Throughout the late 1960s and 1970s, Whorf was part of a line-up of popular radio personalities known throughout the region including J.P.McCarthy, Karl Haas, Jimmy Launce and MLB Hall of Fame broadcaster Ernie Harwell. "Kaleidoscope" was a fixture in WJR's Monday-Friday 11am timeslot, remaining one of WJR's most listened-to programs. Kaleidoscope topics ranged from religion to politics, from the arts to sports. Some of Whorf's extended series included oral histories of Native American tribes and a collection of personal interviews with many popular American song composers of the 1920s and 1930s entitled "The Bards of Tinpan Alley".

Whorf is himself a published composer. His Christmas song "The Man with A Hundred Names" muses on the many names by which Santa Claus is known worldwide.

In 1970, Whorf formed the company Mike Whorf Inc. which enabled many schools, libraries and individuals to purchase cassette tape copies of Kaleidoscope programs for personal and educational use.

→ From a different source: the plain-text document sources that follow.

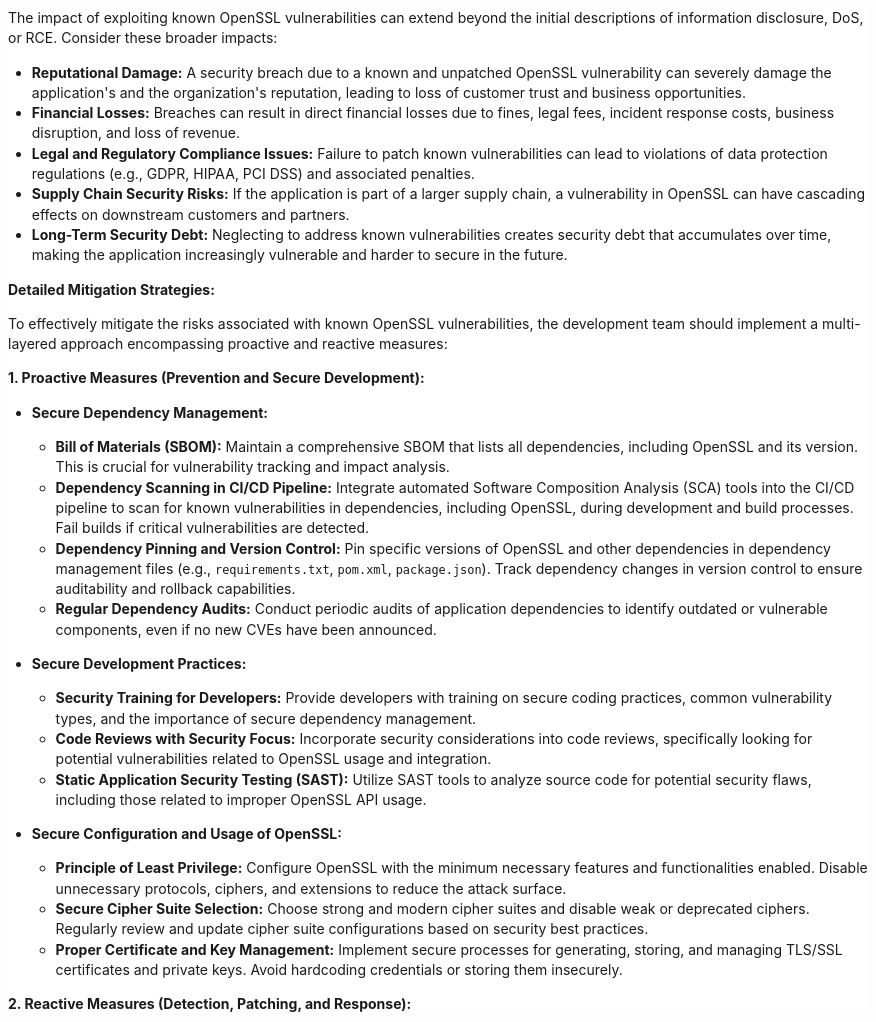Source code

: The impact of exploiting known OpenSSL vulnerabilities can extend beyond the initial descriptions of information disclosure, DoS, or RCE.  Consider these broader impacts:

* **Reputational Damage:**  A security breach due to a known and unpatched OpenSSL vulnerability can severely damage the application's and the organization's reputation, leading to loss of customer trust and business opportunities.
* **Financial Losses:**  Breaches can result in direct financial losses due to fines, legal fees, incident response costs, business disruption, and loss of revenue.
* **Legal and Regulatory Compliance Issues:**  Failure to patch known vulnerabilities can lead to violations of data protection regulations (e.g., GDPR, HIPAA, PCI DSS) and associated penalties.
* **Supply Chain Security Risks:** If the application is part of a larger supply chain, a vulnerability in OpenSSL can have cascading effects on downstream customers and partners.
* **Long-Term Security Debt:** Neglecting to address known vulnerabilities creates security debt that accumulates over time, making the application increasingly vulnerable and harder to secure in the future.

**Detailed Mitigation Strategies:**

To effectively mitigate the risks associated with known OpenSSL vulnerabilities, the development team should implement a multi-layered approach encompassing proactive and reactive measures:

**1. Proactive Measures (Prevention and Secure Development):**

* **Secure Dependency Management:**
    * **Bill of Materials (SBOM):** Maintain a comprehensive SBOM that lists all dependencies, including OpenSSL and its version. This is crucial for vulnerability tracking and impact analysis.
    * **Dependency Scanning in CI/CD Pipeline:** Integrate automated Software Composition Analysis (SCA) tools into the CI/CD pipeline to scan for known vulnerabilities in dependencies, including OpenSSL, during development and build processes. Fail builds if critical vulnerabilities are detected.
    * **Dependency Pinning and Version Control:**  Pin specific versions of OpenSSL and other dependencies in dependency management files (e.g., `requirements.txt`, `pom.xml`, `package.json`). Track dependency changes in version control to ensure auditability and rollback capabilities.
    * **Regular Dependency Audits:** Conduct periodic audits of application dependencies to identify outdated or vulnerable components, even if no new CVEs have been announced.

* **Secure Development Practices:**
    * **Security Training for Developers:**  Provide developers with training on secure coding practices, common vulnerability types, and the importance of secure dependency management.
    * **Code Reviews with Security Focus:**  Incorporate security considerations into code reviews, specifically looking for potential vulnerabilities related to OpenSSL usage and integration.
    * **Static Application Security Testing (SAST):**  Utilize SAST tools to analyze source code for potential security flaws, including those related to improper OpenSSL API usage.

* **Secure Configuration and Usage of OpenSSL:**
    * **Principle of Least Privilege:**  Configure OpenSSL with the minimum necessary features and functionalities enabled. Disable unnecessary protocols, ciphers, and extensions to reduce the attack surface.
    * **Secure Cipher Suite Selection:**  Choose strong and modern cipher suites and disable weak or deprecated ciphers. Regularly review and update cipher suite configurations based on security best practices.
    * **Proper Certificate and Key Management:** Implement secure processes for generating, storing, and managing TLS/SSL certificates and private keys. Avoid hardcoding credentials or storing them insecurely.

**2. Reactive Measures (Detection, Patching, and Response):**
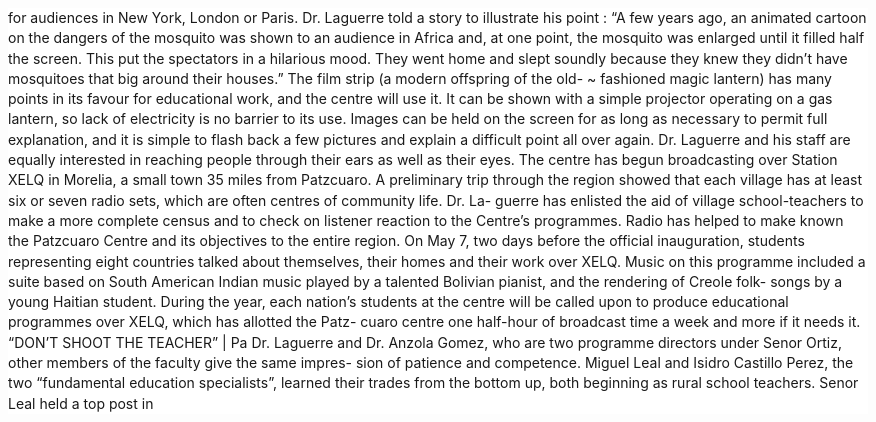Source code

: for audiences in New York, London or Paris. Dr. 
Laguerre told a story to illustrate his point : 
“A few years ago, an animated cartoon on the 
dangers of the mosquito was shown to an audience 
in Africa and, at one point, the mosquito was 
enlarged until it filled half the screen. This put the 
spectators in a hilarious mood. They went home 
and slept soundly because they knew they didn’t have 
mosquitoes that big around their houses.” 
The film strip (a modern offspring of the old- 
~ fashioned magic lantern) has many points in its 
favour for educational work, and the centre will use 
it. It can be shown with a simple projector operating 
on a gas lantern, so lack of electricity is no barrier 
to its use. Images can be held on the screen for 
as long as necessary to permit full explanation, and 
it is simple to flash back a few pictures and explain 
a difficult point all over again. 
Dr. Laguerre and his staff are equally interested 
in reaching people through their ears as well as 
their eyes. The centre has begun broadcasting over 
Station XELQ in Morelia, a small town 35 miles from 
Patzcuaro. 
A preliminary trip through the region showed 
that each village has at least six or seven radio sets, 
which are often centres of community life. Dr. La- 
guerre has enlisted the aid of village school-teachers 
to make a more complete census and to check on 
listener reaction to the Centre’s programmes. 
Radio has helped to make known the Patzcuaro 
Centre and its objectives to the entire region. On 
May 7, two days before the official inauguration, 
students representing eight countries talked about 
themselves, their homes and their work over XELQ. 
Music on this programme included a suite based on 
South American Indian music played by a talented 
Bolivian pianist, and the rendering of Creole folk- 
songs by a young Haitian student. 
During the year, each nation’s students at the 
centre will be called upon to produce educational 
programmes over XELQ, which has allotted the Patz- 
cuaro centre one half-hour of broadcast time a week 
and more if it needs it. 
“DON’T SHOOT THE TEACHER” 
| Pa Dr. Laguerre and Dr. Anzola Gomez, who are 
two programme directors under Senor Ortiz, 
other members of the faculty give the same impres- 
sion of patience and competence. 
Miguel Leal and Isidro Castillo Perez, the two 
“fundamental education specialists”, learned their 
trades from the bottom up, both beginning as rural 
school teachers. Senor Leal held a top post in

In the late 1970s and 1980s, he partnered with nephew, author and retired United States Marine Corps Captain Charles "Charlie" T. Westcott III (aka C.T.Westcott) on numerous radio dramas and comedies that were featured during the Kaleidoscope hour, including the old-time radio parodies “Big Jim Small” and “Another Man’s Family”.

Whorf briefly parted from WJR from 1983-84 to serve as program director of classical station WQRS-FM, Detroit, Michigan . While with WQRS, Whorf created the program “Quest for Excellence”, a juried music competition show for young talent broadcast live before a studio audience. Whorf later brought that program to CKLW, Windsor, Ontario and took it with him upon his return to WJR.

Whorf's programs were also broadcast by WVXU-FM, the National Public Radio affiliate station of Xavier University in Cincinnati, Ohio.

In addition to his Peabody-winning work on topics including the life and times of Dr. Martin Luther King Jr., Whorf also received multiple broadcasting awards from the Freedoms Foundation at Valley Forge and the Michigan Association of Broadcasters.

Whorf remains active in the Detroit area as an independent radio writer, host, producer, voice-over talent and audio archivist.